To be sure, the bill would limit liability to cases in which a job-seeker got turned down “solely” because of his or her employment status. But that seemingly clear qualifier could, and would, be endlessly litigated before settled case law emerged.

The bill would permit employers to consider current job status “where an individual's employment in a similar or related job for a period of time reasonably proximate to the hiring of such individual is a bona fide occupational qualification reasonably necessary to successful performance of the job being filled.” But presumably that is what employers already think they are doing. In any case, practically every word of that clause could – and would – be hashed out among lawyers billing by the hour: Exactly what is “a similar or related job”? What is “successful performance?”

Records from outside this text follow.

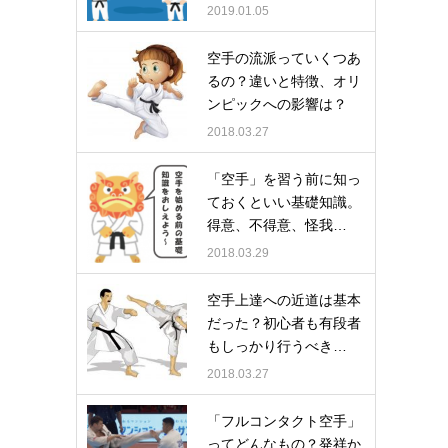
2019.01.05
空手の流派っていくつあ
るの？違いと特徴、オリ
ンピックへの影響は？
2018.03.27
「空手」を習う前に知っ
ておくといい基礎知識。
得意、不得意、怪我…
2018.03.29
空手上達への近道は基本
だった？初心者も有段者
もしっかり行うべき…
2018.03.27
「フルコンタクト空手」
ってどんなもの？発祥か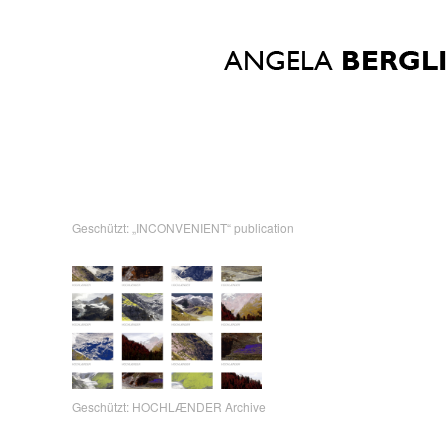
Geschützt: „INCONVENIENT“ publication
Geschützt: HOCHLÆNDER Archive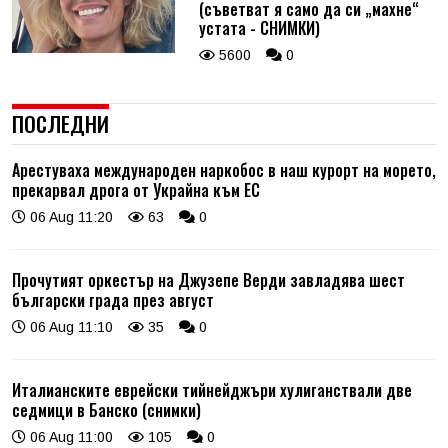
(съветват я само да си „махне“
устата - СНИМКИ)
5600
0
ПОСЛЕДНИ
Арестуваха международен наркобос в наш курорт на морето,
прекарвал дрога от Украйна към ЕС
06 Aug 11:20
63
0
Прочутият оркестър на Джузепе Верди завладява шест
български града през август
06 Aug 11:10
35
0
Италианските еврейски тийнейджъри хулиганствали две
седмици в Банско (снимки)
06 Aug 11:00
105
0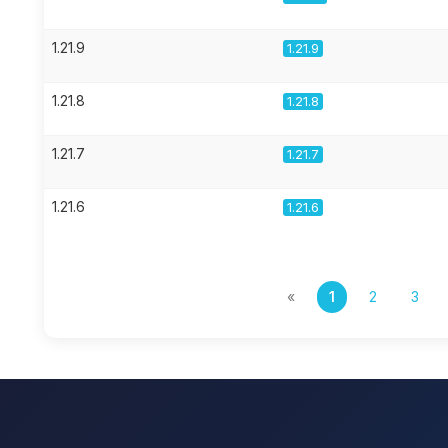
1.21.9
1.21.9
1.21.8
1.21.8
1.21.7
1.21.7
1.21.6
1.21.6
«
1
2
3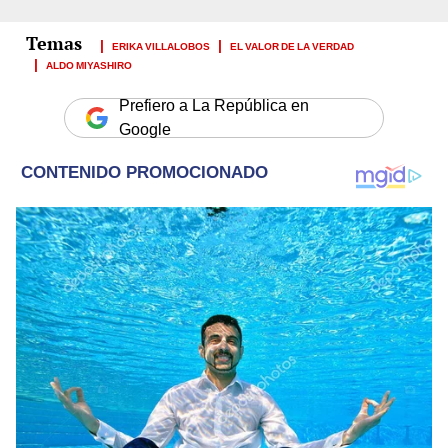
ERIKA VILLALOBOS
EL VALOR DE LA VERDAD
ALDO MIYASHIRO
Prefiero a La República en
Google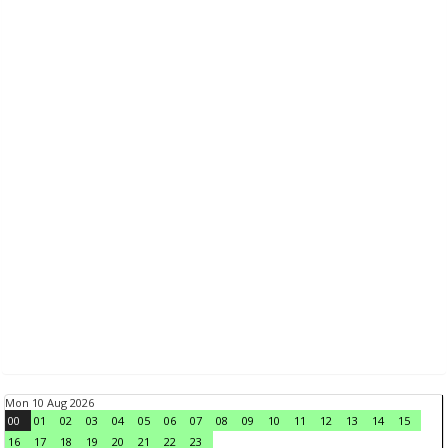
Mon 10 Aug 2026
00
01
02
03
04
05
06
07
08
09
10
11
12
13
14
15
16
17
18
19
20
21
22
23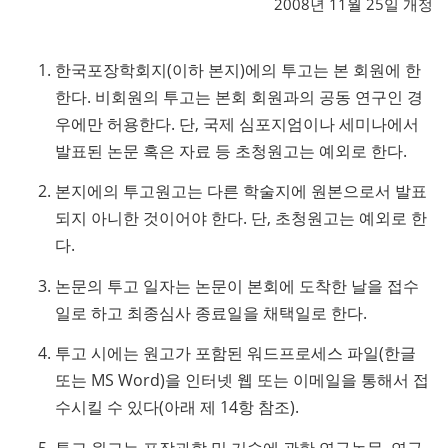
2008년 11월 25일 개정
한국포장학회지(이하 본지)에의 투고는 본 회원에 한
한다. 비회원의 투고는 본회 회원과의 공동 연구인 경
우에만 허용한다. 단, 국제 심포지엄이나 세미나에서
발표된 논문 혹은 자료 등 초청원고는 예외로 한다.
본지에의 투고원고는 다른 학술지에 원본으로서 발표
되지 아니한 것이어야 한다. 단, 초청원고는 예외로 한
다.
논문의 투고 일자는 논문이 본회에 도착한 날을 접수
일로 하고 최종심사 종료일을 채택일로 한다.
투고 시에는 원고가 포함된 워드프로세스 파일(한글
또는 MS Word)을 인터넷 웹 또는 이메일을 통해서 접
수시킬 수 있다(아래 제 14항 참조).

And remember, this would apply to every business in America with 15 or more employees — meaning each one would have to worry about staying on the right side of the new law, whether it ever published an exclusionary job listing in the past or not. The costs of compliance would take up resources that firms might otherwise use to expand their businesses and – you guessed it – hire workers. So this plan to help the unemployed would probably just create more of them.

Subjecting companies to the risk of job-discrimination litigation is justifiable in the case of pervasive, historically rooted evils such as race or gender bias. But burdening the private sector for this dubious new purpose, in these difficult times, would be a big mistake.

“I agree that there are some rules and regulations that put an unnecessary burden on businesses at a time when they can least afford it,” Obama told the Congress. So why the heck would he create another one?